25.08.2006 Artikelansicht
Ausschnitt Zeitungsausschnitt
Drucken Drucken

 

Klammer und Motor

Albert Pürsten prägte CDU Ostwestfalen-Lippe

Von Elmar Brok
Handfest war er, engagiert und ein mitreißender Redner: Albert Pürsten, wichtigster CDU-Mann in OWL der 60er und - vor allem - der 70er Jahre.
Bezirkschef und »Europäer« Albert Pürsten 1980 mit Nachfolger Elmar Brok.

Den Köstlichkeiten aus Küche und Keller gewann er viel Freude ab, wenn dies mit einer heftigen Tischdebatte oder aber auch mit fröhlichen Witzen und einem Gespräch über seinen geliebten Sport, insbesondere Fußball verbunden war. Der Espelkamper Fußballverein verdankt ihm viel, die Sportpolitik in NRW noch mehr. Berti Vogts gehörte zu seinen Freunden.
So erinnern sich viele an den Thüringer Albert Pürsten, der nach seiner Kriegsgefangenschaft in Frankreich über die Studienzeit in Wuppertal 1949 in der Flüchtlingssiedlung Espelkamp festmachte. Er engagierte sich in der Jugendarbeit der evangelischen Kirche, die für ihn stets ein fester Anker blieb, und trat in den Schuldienst ein. Auch zeigte er stets Gespür für Macht und zog schon 1958 in den Landtag, zu dessen prägenden Persönlichkeiten er über viele Jahre bis zum Ausscheiden nicht nur in Fragen der Bildungs- und Sportpolitik wurde, ein.
Lange Zeit drückte sich sein Einfluss als erster Stellvertreter der westfälischen CDU-Landesvorsitzenden Heinrich Windelen und Kurt Biedenkopf und des Fraktionsvorsitzenden Heinrich Köppler aus. Er war Klammer und zugleich Motor, er setzte das erfolgreiche Volksbegehren gegen die Schulpolitik der Landesregierung in einer zögerlichen CDU durch.
Das Team Köppler/Pürsten brachte die CDU 1970 und 1975 der Macht so nahe wie es bis zu Jürgen Rüttgers erfolgreichen Anlauf 30 Jahre später nicht mehr gelang. Pürsten war ministrabel, aber wegen der Zeitläufe nie Minister.
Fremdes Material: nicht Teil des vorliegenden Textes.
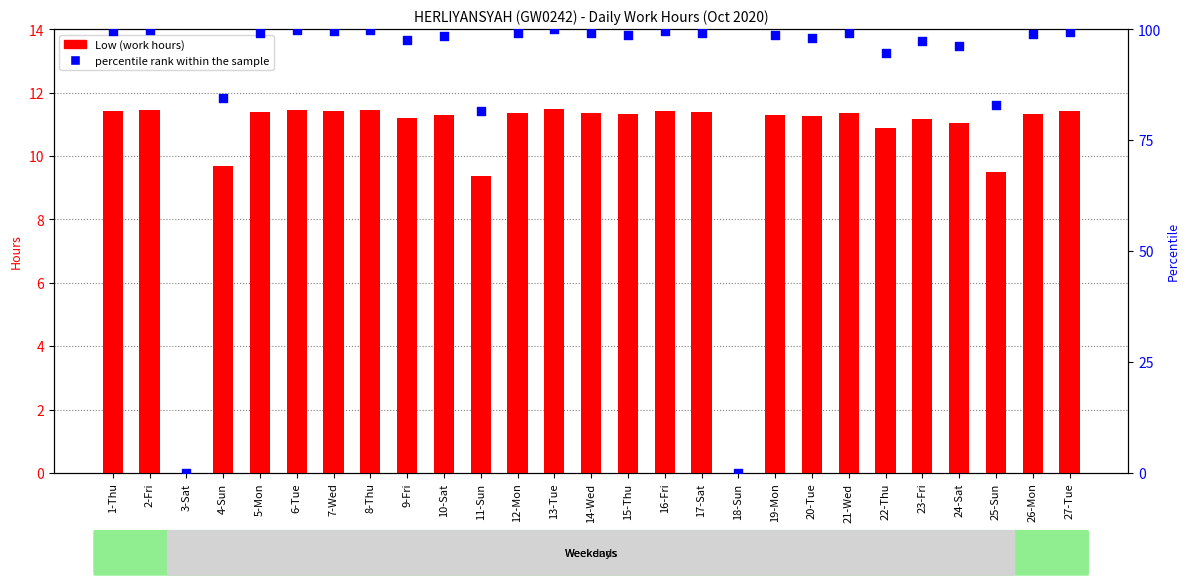

What are all the series names shown in the legend?

Low (work hours), percentile rank within the sample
Für die CDU Ostwestfalen-Lippe war er viele Jahre ein kämpferischer Vorsitzender, für die Region ein kluger und sachlicher Fürsprecher.
Wer Albert Pürsten näher kannte, weiß, dass dieser Mann seine Machtinstinkte und seine kämpferische Art für die Sache, an die er glaubte, einsetzte. Tief verwurzelt in seinen christlichen Glauben standen für ihn Werte der Freiheit, des Friedens und der Gerechtigkeit im Zentrum seines politischen Handelns. Er konnte hart in der Politik sein, verletzte aber nie die Würde seines Kontrahenten. Hinter der rauen Schale konnte der Beobachter einen sensiblen und gebildeten Mann, der sehr an seiner Verantwortung trug, entdecken.
Er hat NRW über Jahre mitgeprägt. 1980 schied er aus dem Landtag aus, um sich ganz dem 1979 eroberten Sieg im Europäischen Parlament zu widmen. Wenige Wochen später - im Juni 1980 - starb er plötzlich im Alter von nur 57 Jahren. Und dennoch, welch ein reiches Leben für die Gemeinschaft und für seine Familie, zu der Frau Marie-Luise und vier Kinder gehören.